Supplied material =
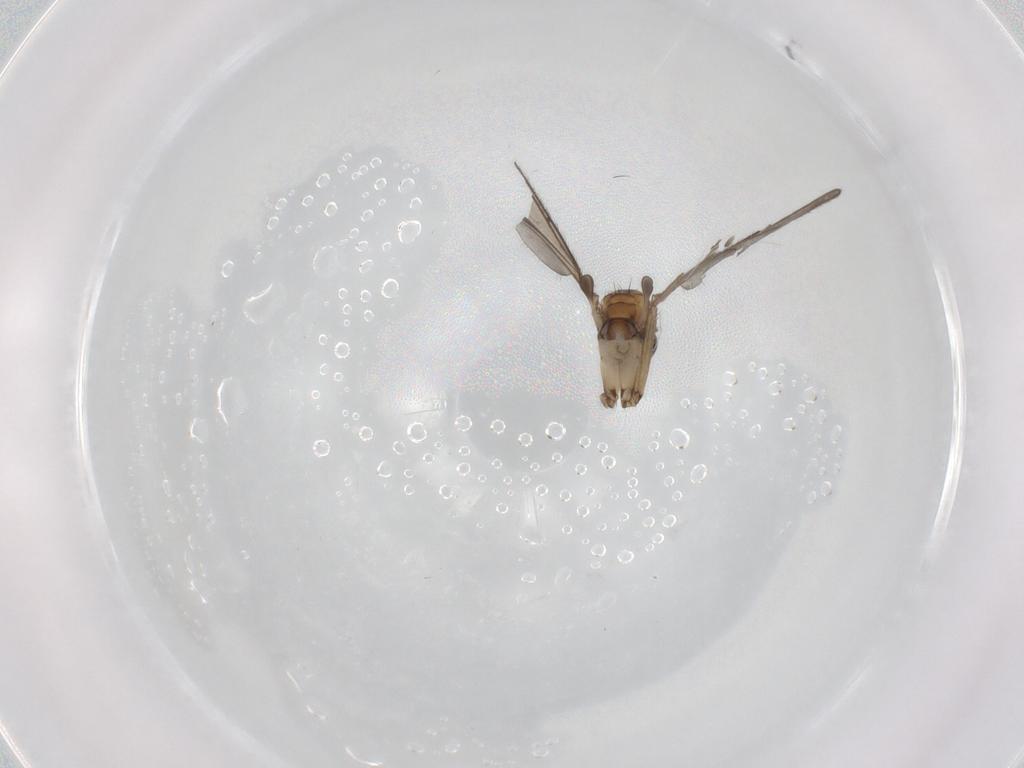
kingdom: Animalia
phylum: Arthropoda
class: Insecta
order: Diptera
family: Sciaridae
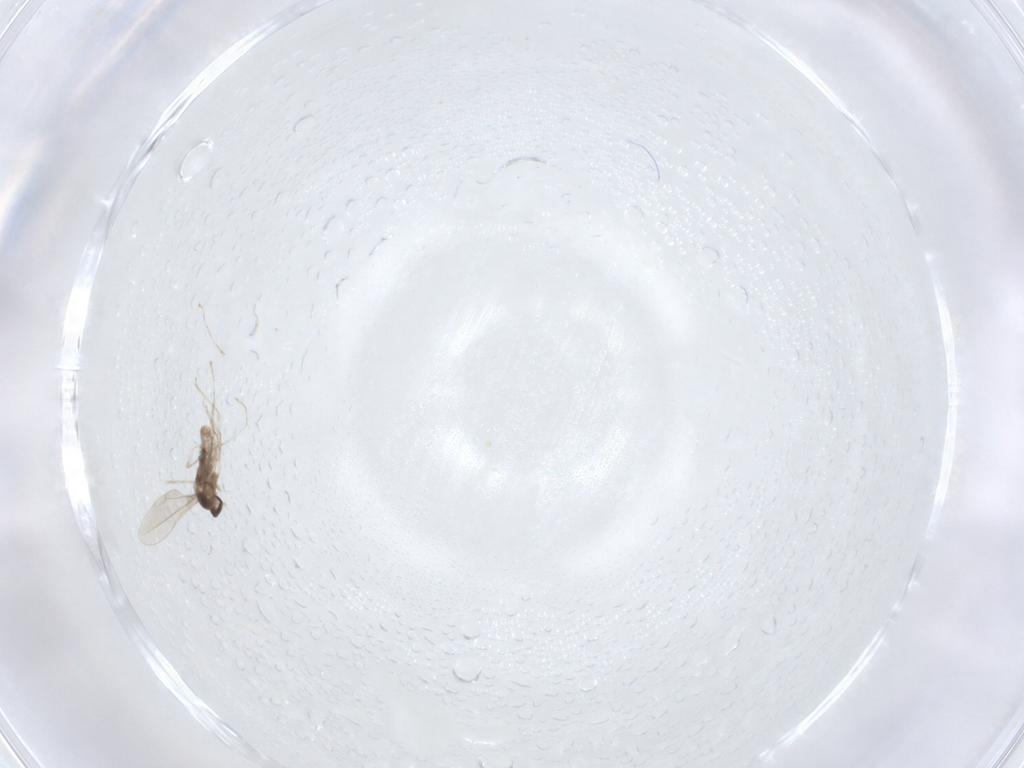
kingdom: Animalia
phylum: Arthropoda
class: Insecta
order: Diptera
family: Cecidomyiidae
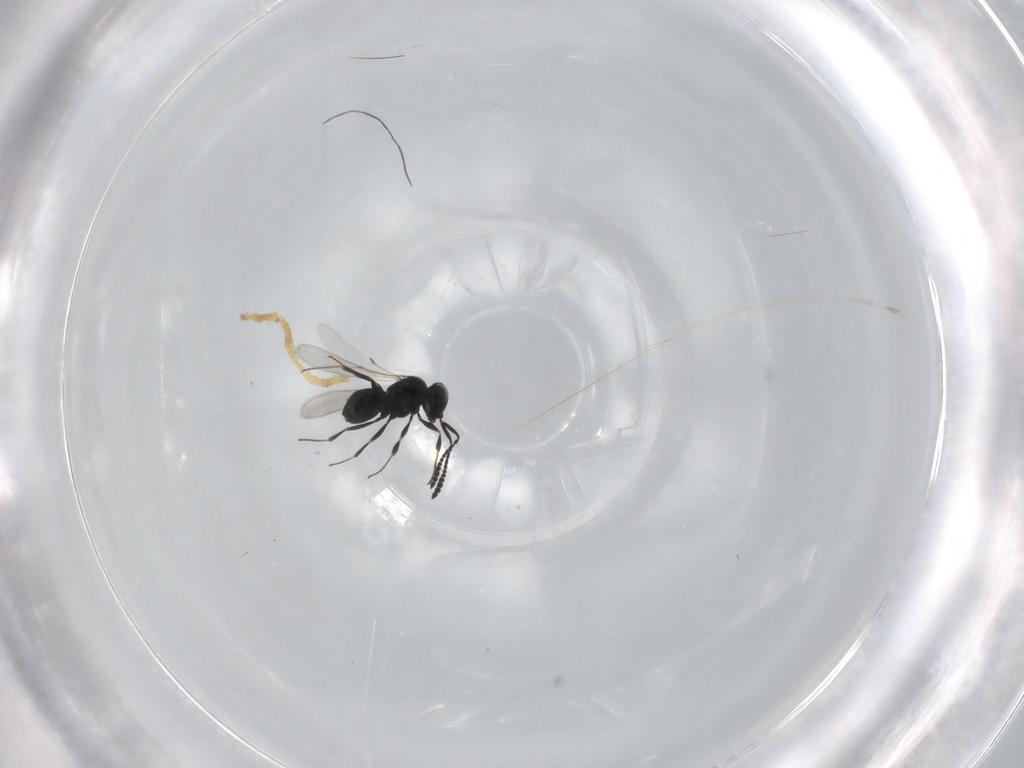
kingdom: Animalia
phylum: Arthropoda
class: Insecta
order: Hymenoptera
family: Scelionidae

--

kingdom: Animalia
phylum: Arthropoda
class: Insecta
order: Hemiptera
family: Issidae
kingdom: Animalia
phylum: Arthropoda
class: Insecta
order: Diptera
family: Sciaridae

---

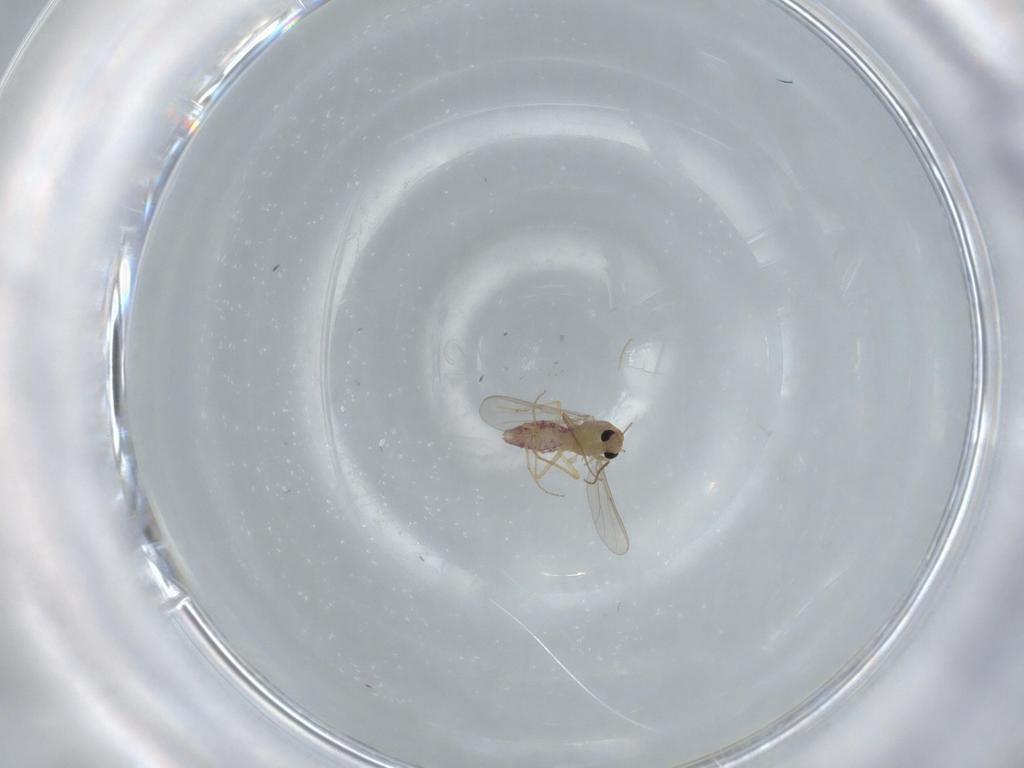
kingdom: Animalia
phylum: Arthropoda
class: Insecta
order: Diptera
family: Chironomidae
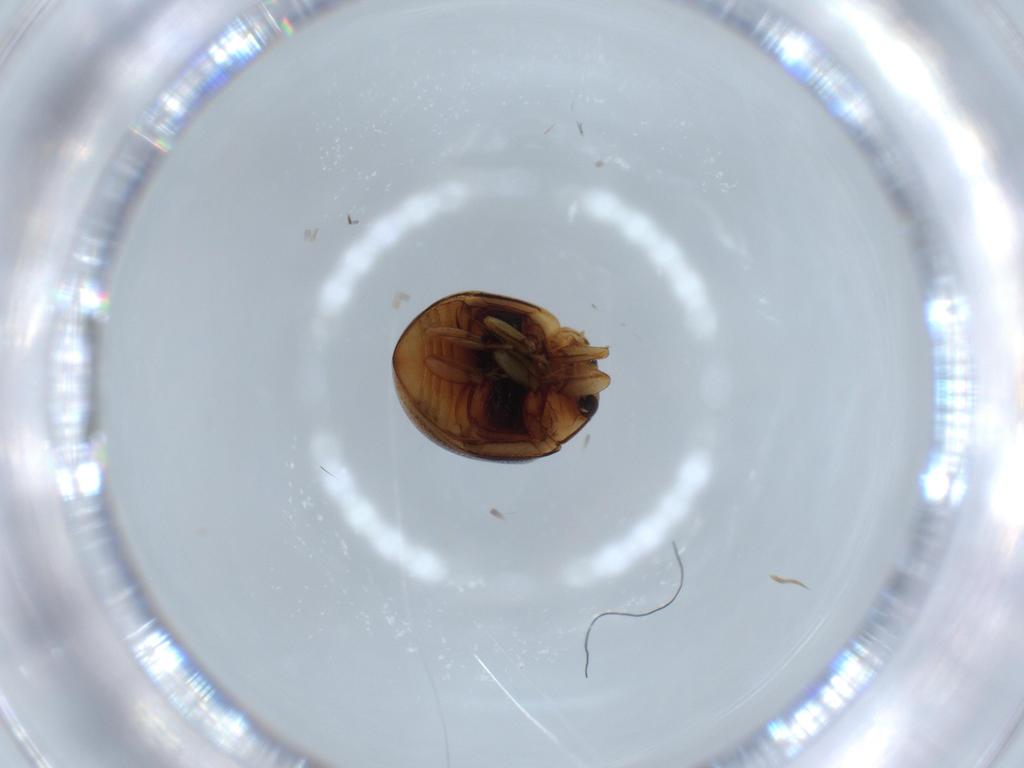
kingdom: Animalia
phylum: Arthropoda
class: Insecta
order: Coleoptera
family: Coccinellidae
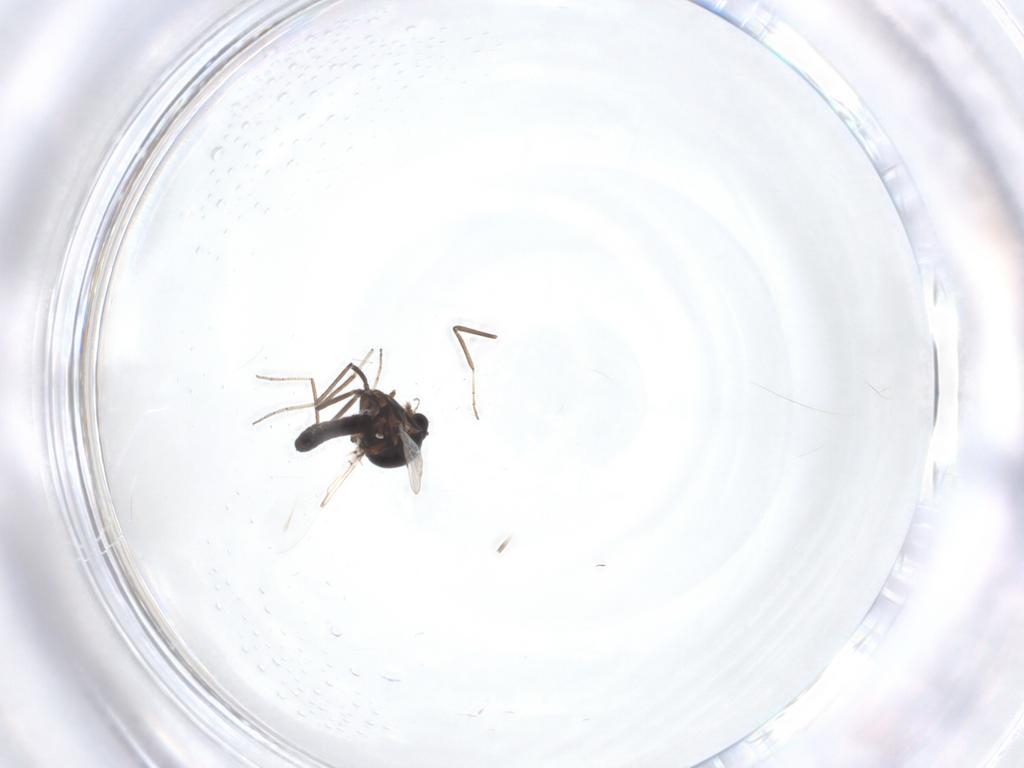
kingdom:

Requirements = Collect every line above that contains the word "family" and copy each one in full. Case counts when matching.

Written answer =
family: Sciaridae
family: Cecidomyiidae
family: Scelionidae
family: Issidae
family: Sciaridae
family: Chironomidae
family: Coccinellidae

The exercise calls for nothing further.